Works from the series Ten largest
Works from the series Ten largest

This statement unsettled Hilma. At the same time, she had to part with Anna - her younger sister died, and grief provoked a severe exacerbation of asthma. Anna had to leave for treatment. Hilma's mother, long-widowed, lost her sight, and Hilma moved in with her. She gave up her passion for spiritualism and painting. It seemed that everything was over, but … In the house of her mother, Hilma met Thomasin Anderson, a nurse. The women immediately felt attracted to each other. Inspired by a new love, Hilma renewed contacts with Steiner (he created the Anthroposophical Society in Sweden) and returned to painting. In addition, she became interested in botany. Wassily Kandinsky was also at one of the exhibitions where she presented her landscapes - however, it is not known whether they managed to communicate. Anna Kassel, despite Hilma's betrayal, helped her buy a studio, where the artist moved her numerous works and moved herself with her mother and Thomasin.

Works by Hilma af Klint
Works by Hilma af Klint

In her mature years, Hilma was no longer guided by the instructions of the spirits, concentrating on her own experiences. Her works reflect the balance of male and female, evolution, the connection between man and nature, the beauty of the world and the horror of war, the connection of everything material and spiritual in the world.
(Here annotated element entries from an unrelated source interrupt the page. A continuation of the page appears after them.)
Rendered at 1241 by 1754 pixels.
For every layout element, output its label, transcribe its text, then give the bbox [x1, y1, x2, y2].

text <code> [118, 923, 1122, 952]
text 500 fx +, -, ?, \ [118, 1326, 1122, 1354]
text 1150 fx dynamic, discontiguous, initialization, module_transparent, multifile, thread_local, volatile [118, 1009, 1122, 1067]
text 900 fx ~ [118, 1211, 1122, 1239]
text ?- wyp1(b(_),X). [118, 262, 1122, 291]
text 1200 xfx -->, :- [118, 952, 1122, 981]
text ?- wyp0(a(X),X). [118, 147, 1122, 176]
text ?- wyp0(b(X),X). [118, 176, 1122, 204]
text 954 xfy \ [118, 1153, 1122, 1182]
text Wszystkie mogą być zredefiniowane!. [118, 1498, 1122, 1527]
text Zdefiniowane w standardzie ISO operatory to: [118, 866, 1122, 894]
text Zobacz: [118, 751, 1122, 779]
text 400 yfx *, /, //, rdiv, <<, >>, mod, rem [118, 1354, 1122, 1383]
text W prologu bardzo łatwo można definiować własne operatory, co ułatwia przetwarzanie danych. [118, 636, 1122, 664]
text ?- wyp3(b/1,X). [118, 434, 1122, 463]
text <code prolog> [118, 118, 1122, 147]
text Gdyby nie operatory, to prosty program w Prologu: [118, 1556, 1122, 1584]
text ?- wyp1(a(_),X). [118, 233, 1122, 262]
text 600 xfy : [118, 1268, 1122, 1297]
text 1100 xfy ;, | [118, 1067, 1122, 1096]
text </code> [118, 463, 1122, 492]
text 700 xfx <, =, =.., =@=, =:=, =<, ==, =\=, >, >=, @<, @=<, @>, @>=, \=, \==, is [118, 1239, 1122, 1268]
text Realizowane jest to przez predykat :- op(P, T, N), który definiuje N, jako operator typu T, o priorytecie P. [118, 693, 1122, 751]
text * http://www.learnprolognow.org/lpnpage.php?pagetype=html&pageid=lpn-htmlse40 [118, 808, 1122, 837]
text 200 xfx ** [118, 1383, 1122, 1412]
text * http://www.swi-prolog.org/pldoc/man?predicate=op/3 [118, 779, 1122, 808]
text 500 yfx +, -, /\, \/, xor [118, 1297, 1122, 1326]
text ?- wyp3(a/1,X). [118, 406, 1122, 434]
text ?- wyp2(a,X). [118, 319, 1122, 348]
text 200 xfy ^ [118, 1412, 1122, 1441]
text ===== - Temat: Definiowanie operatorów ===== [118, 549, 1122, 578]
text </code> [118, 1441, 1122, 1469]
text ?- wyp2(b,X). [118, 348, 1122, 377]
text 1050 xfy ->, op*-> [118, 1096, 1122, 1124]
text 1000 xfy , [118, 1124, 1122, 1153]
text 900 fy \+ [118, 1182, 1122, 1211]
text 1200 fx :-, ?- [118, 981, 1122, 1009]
But the mysticism did not disappear from the life of Hilma en Cleef. In 1932, she painted a series of watercolors-maps with very militaristic titles - "Blitz over London", "Fights in the Mediterranean" … Seven years before the start of World War II, the artist was able to predict many of her events in her paintings.

Evolution, no. 4
Evolution, no. 4

The artist lived for eighty-two years, having outlived for several years both her friends, whose love fueled her creative genius until the last days. Her key masterpiece is a large-scale series called "Temple", which includes about two hundred canvases. The content of the works defies interpretation. Together with Anna Kassel, she painted ten huge paintings dedicated to the stages of human life - "Ten Biggest". In general, her abstractionist heritage includes one thousand two hundred paintings and drawings. During the artist's lifetime, they were not exhibited, moreover, she bequeathed not to show them to the public for twenty years after her death. For several more decades her nephew, Eric af Klint, received rejections from art museums …

Exhibition of works by Hilma af Klint at the Guggenheim Museum in New York
Exhibition of works by Hilma af Klint at the Guggenheim Museum in New York

Only in the 1980s was the phenomenon of the “mother of abstraction” Hilma af Klint rediscovered, and in the late 2010s her creations were seen by the general public.